Si l’usage est une donnée essentielle de l’innovation, alors il est indispensable de favoriser les liens entre les technologies naissantes et les utilisateurs potentiels. L’objectif est de créer des occasions d’appropriation des techniques par des acteurs néophytes, capables de produire ensuite des demandes spécifiques. On sait par exemple, que les nouveaux outils numériques ont été utilisés par les artistes qui ont été les premiers à détourner les usages, età susciter ainsi de nouvelles innovations. Créer des rapprochements entre producteurs de technologie et activités créatives (mode, design, architecture, art, etc.) peut permettre de développer des usages nouveaux, de remodeler les outils, d’appeler une adaptation et une évolution des techniques. Le lien science/ art/industrie est ainsi propre à nourrir la créativité et l’innovation, moins dans l’offre de technologies nouvelles qu’il pourrait directement produire, que dans le renouvellement de leurs usages et dans la demande d’outils technologiques qu’il pourrait susciter. Ce type d’hybridations est à pousser, notamment dans les écoles d’arts, de design, de mode, etc. Mais les pôles de compétitivité peuvent là encore jouer un rôle. En effet, la recherche technologique et scientifique a besoin de s’inspirer des méthodes de création artistiques et le secteur culturel et artistique a besoin de puiser dans le terreau des innovations celles qu’il pourra faire émerger, mettre à la mode, soumettre à l’usage des populations. Et les ressources existent ! Lieux de formation, lieux de recherche ou industries sont très nombreux et variés dans l’agglomération et peuvent être amenés à participer à des projets communs. Mais le lien doit être plus fort encore qu’une simple mise à proximité et pourrait être anticipé dès la formation.
Si l’on se cale sur les modèles mis en place au MIT, il paraît urgent que Lyon réfléchisse à un lieu de formation où sciences, techniques, industries côtoieraient mode, art, design.

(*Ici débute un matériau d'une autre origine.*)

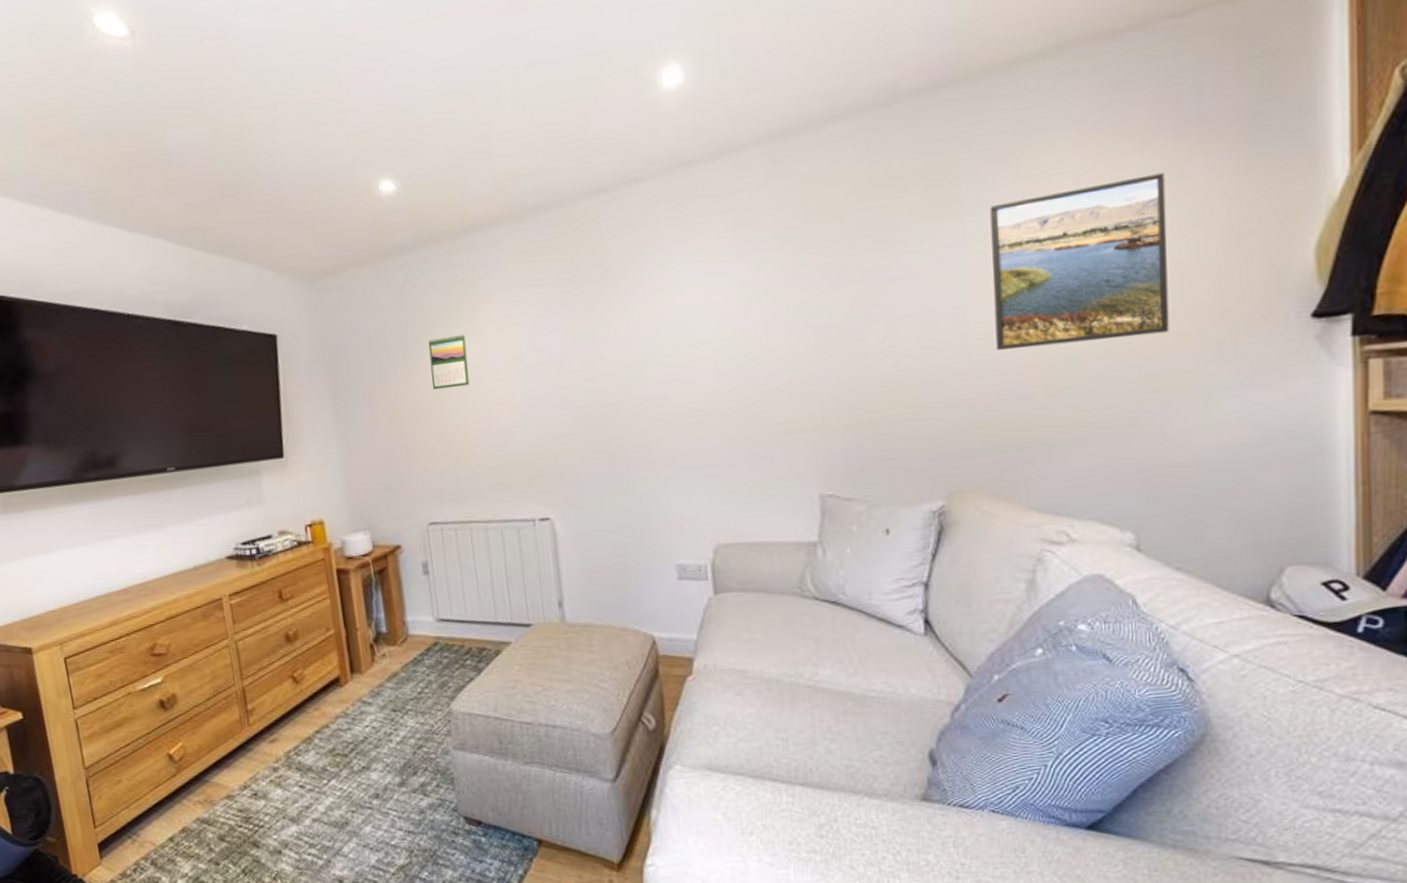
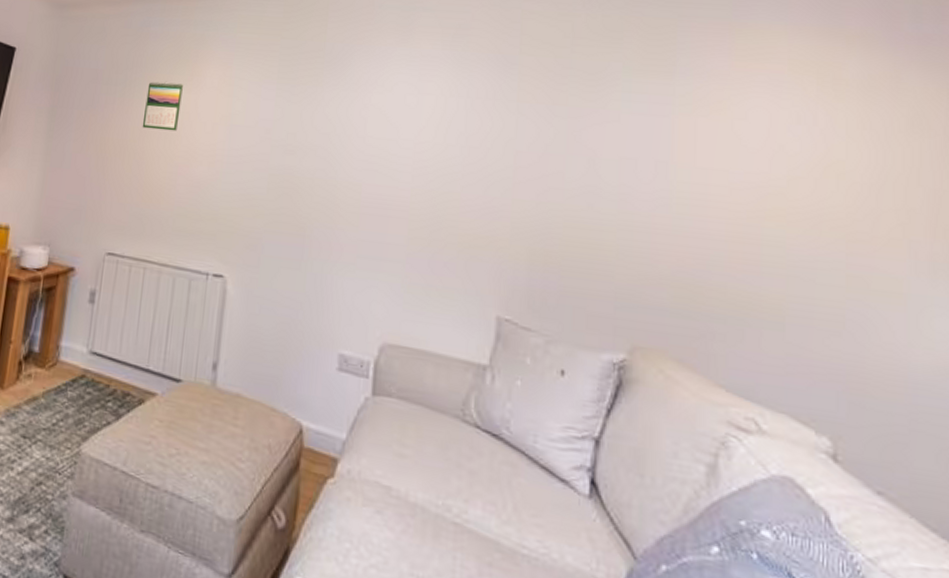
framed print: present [990,173,1169,350] -> none [697,74,881,235]

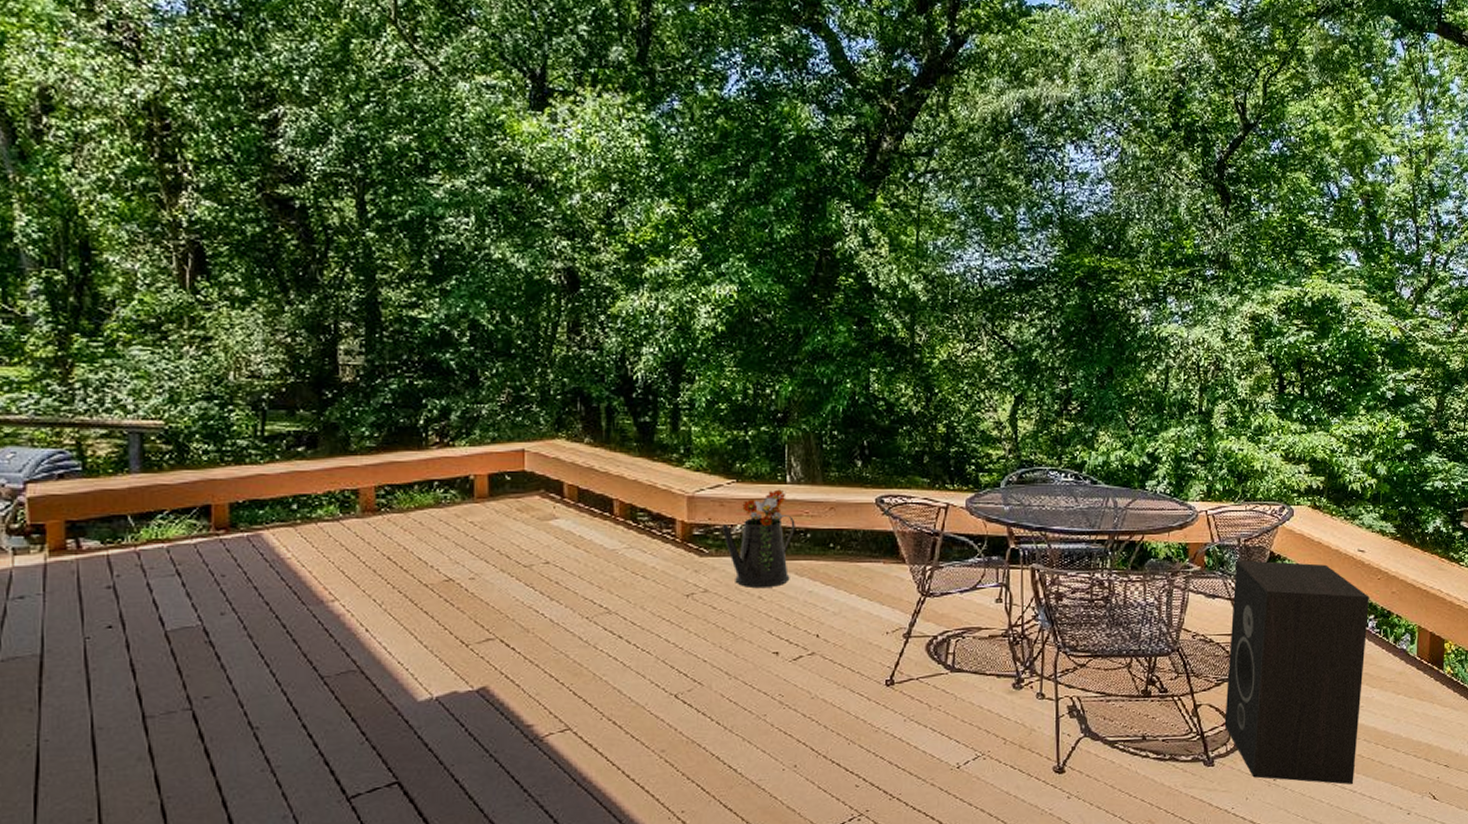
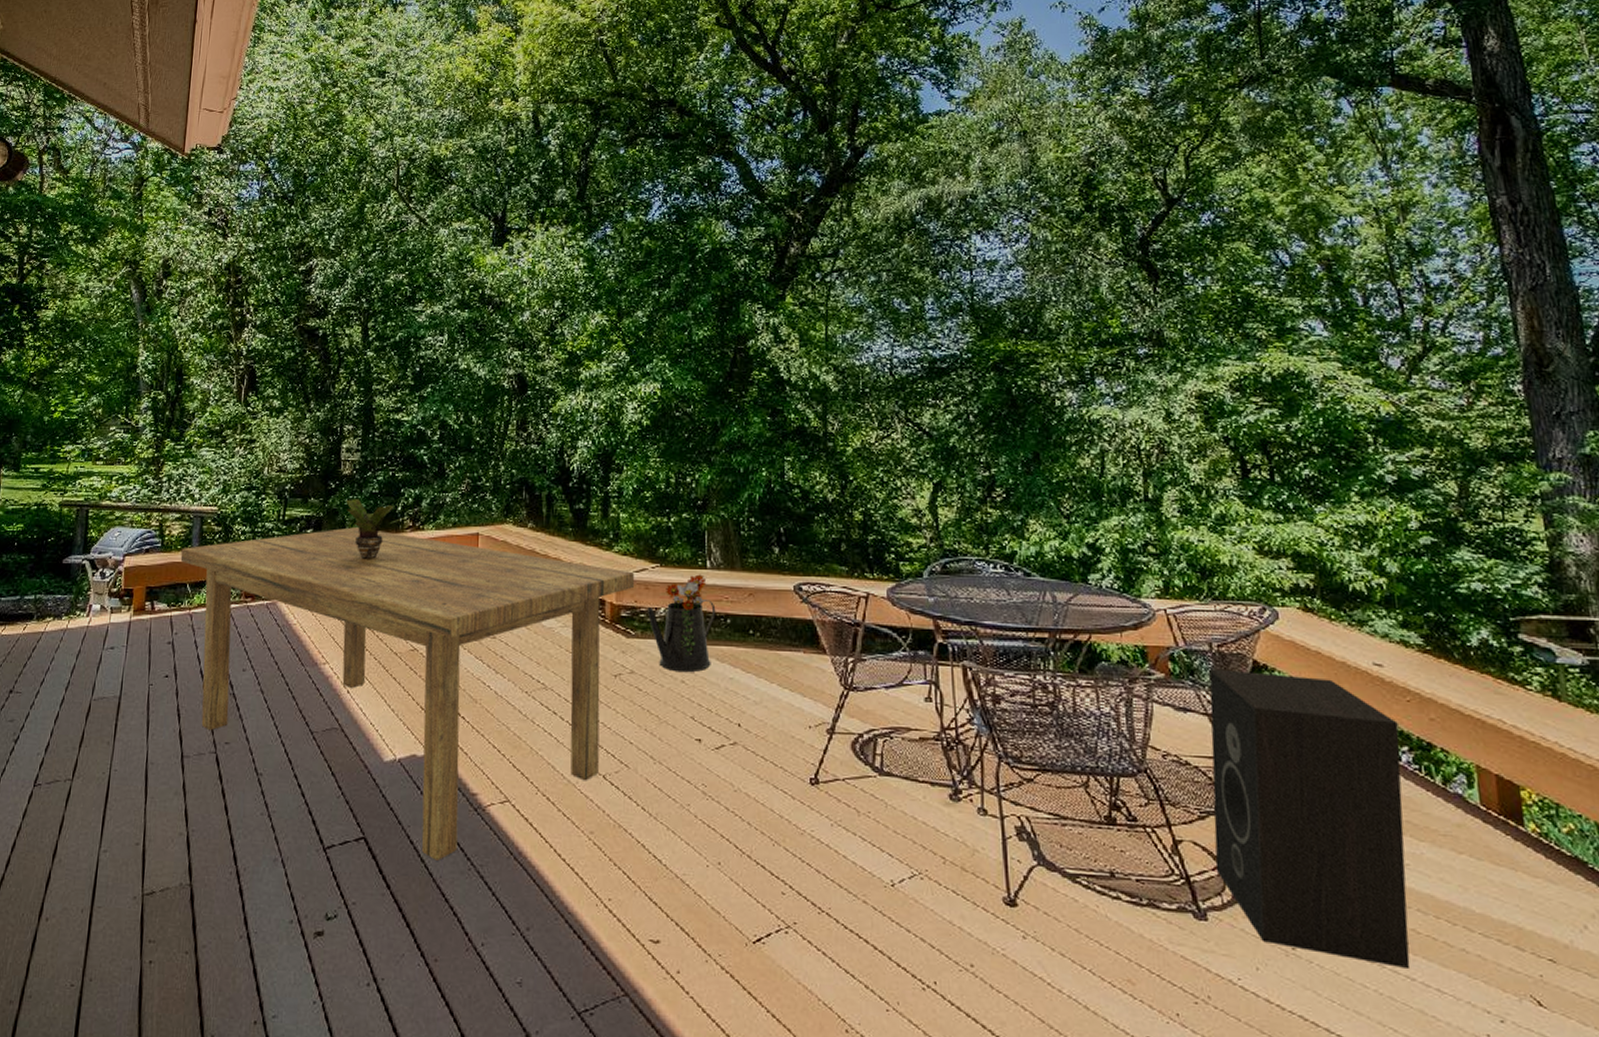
dining table: none [114,444,707,796] -> present [180,527,634,861]
potted plant: none [349,411,432,482] -> present [346,499,407,560]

Pour continuer la réflexion, notez l’initiative de l’Institut National des Sciences Appliquées de Lyon qui, dans le cadre de son cinquantenaire (1957- 2007-2057), met en place un projet intitulé « l’imagination technologique ou l’art et la matière ». Cette école d’ingénieur réaffirme ici sa volonté de faire en son sein une vraie place aux sciences de l’homme et de la société et aux arts, et de placer son évolution sous le signe d’un maillage entre sciences, art et technique.